There are numerous good reasons to dump Windows XP as an operating system – foremost among those reasons is security, or, a lack thereof where XP is concerned. It’s February of 2016 and security updates have ceased to be released for Windows XP, quite some time ago. I prefer the Chrome browser and, recently, a yellow warning banner appears whenever it’s opened which apprises me that my operating system is about to become unsupported by Chrome. So there are software compatibility issues, as well. Still, though I have tried and tried to start using newer Microsoft operating systems (including Windows 10) I keep reinstalling (and using) Windows XP. Why? There are a few reasons.
XP is fast and stable
For a Windows operating system Windows XP, based upon my experience, runs “leaner and meaner” than any of the newer releases out of Redmond. In terms of speed, it’s the closest thing I’ve ever found to a Linux system. I hate watching that little blue, circular thing go round and round (and round) as I attempt to open a program in Windows 7 (or Windows 8/10). While newer versions of Windows have glitzier interfaces, there’s a price to be paid for all of the eye candy. It’s fairly simple. All of those sexy, new features slow down the responsiveness of the system. Sometimes, they slow things down to a point that the system hangs. Any computer operating system, in my experience, will “stall” now and then. But the sorts of bugs that cause such things seem to have been worked out, pretty well, over the long, development lifetime of Windows XP. The infamous “blue screen of death” is something one only sees, using patched up versions of XP, when there’s a hardware failure (for example, a bad stick of RAM).

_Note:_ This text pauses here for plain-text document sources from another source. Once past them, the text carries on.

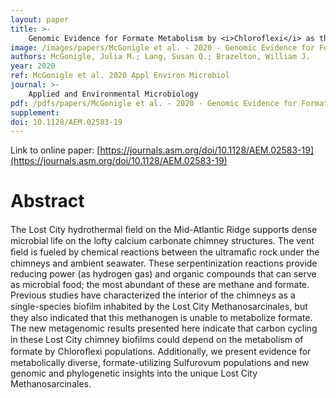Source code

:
 ```yaml
---
layout: paper
title: >-
    Genomic Evidence for Formate Metabolism by <i>Chloroflexi</i> as the Key to Unlocking Deep Carbon in Lost City Microbial Ecosystems
image: /images/papers/McGonigle et al. - 2020 - Genomic Evidence for Formate Metabolism by Chlo.png
authors: McGonigle, Julia M.; Lang, Susan Q.; Brazelton, William J.
year: 2020
ref: McGonigle et al. 2020 Appl Environ Microbiol
journal: >-
    Applied and Environmental Microbiology
pdf: /pdfs/papers/McGonigle et al. - 2020 - Genomic Evidence for Formate Metabolism by Chlo.pdf
supplement: 
doi: 10.1128/AEM.02583-19
---
```


Link to online paper: [https://journals.asm.org/doi/10.1128/AEM.02583-19](https://journals.asm.org/doi/10.1128/AEM.02583-19)

# Abstract

The Lost City hydrothermal ﬁeld on the Mid-Atlantic Ridge supports dense microbial life on the lofty calcium carbonate chimney structures. The vent ﬁeld is fueled by chemical reactions between the ultramaﬁc rock under the chimneys and ambient seawater. These serpentinization reactions provide reducing power (as hydrogen gas) and organic compounds that can serve as microbial food; the most abundant of these are methane and formate. Previous studies have characterized the interior of the chimneys as a single-species bioﬁlm inhabited by the Lost City Methanosarcinales, but they also indicated that this methanogen is unable to metabolize formate. The new metagenomic results presented here indicate that carbon cycling in these Lost City chimney bioﬁlms could depend on the metabolism of formate by Chloroﬂexi populations. Additionally, we present evidence for metabolically diverse, formate-utilizing Sulfurovum populations and new genomic and phylogenetic insights into the unique Lost City Methanosarcinales.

As I’ve just mentioned, Windows XP is a computer operating system which matured – which was refined – over a long period of time (in terms of tech, nowadays). Windows XP, according to Wikipedia, was “released for retail sale on October 25, 2001” and was updated, by Microsoft, until 2014. Vista, which most users found terribly slow and cumbersome, was released in 2006. Most tech-loving PC users experimented with Windows Vista, and, decided to keep using Windows XP. In fairly short order, by the standards of Microsoft, Windows 7 was released (in 2009). It bore little resemblance to Vista, ran much better, and was adopted for use by a lot of PC users. Windows 8 (2012) featured a totally re-designed user interface and, in the opinions of millions of users, amounted to a complete disaster. It was quickly replaced by Windows 8.1. And, the most recent offering from Microsoft is Windows 10.
The bottom line, for myself, is this: Windows XP is, absolutely, a stable release and virtually all of Microsoft’s subsequent releases seem to run much like “beta” releases – like unfinished products, where significant software bugs are constantly being repaired. And, unlike Windows XP, before all of the problems are fleshed out and repaired Microsoft pushes out another operating system – a shiny, new version of Windows beset with it’s own problems. While a lot of PC users bemoan Microsoft’s lethargic release cycle, I wish they’d slow down a bit and get things right – as they did, in my opinion, with Windows XP.
XP still runs my important software
With very few exceptions, all of the software I need runs just fine on Windows XP. In fact, as I’ve explained, everything runs better and faster than it does on newer Windows versions. The exceptions, for me, are few and far between (and completely inconsequential, thus far).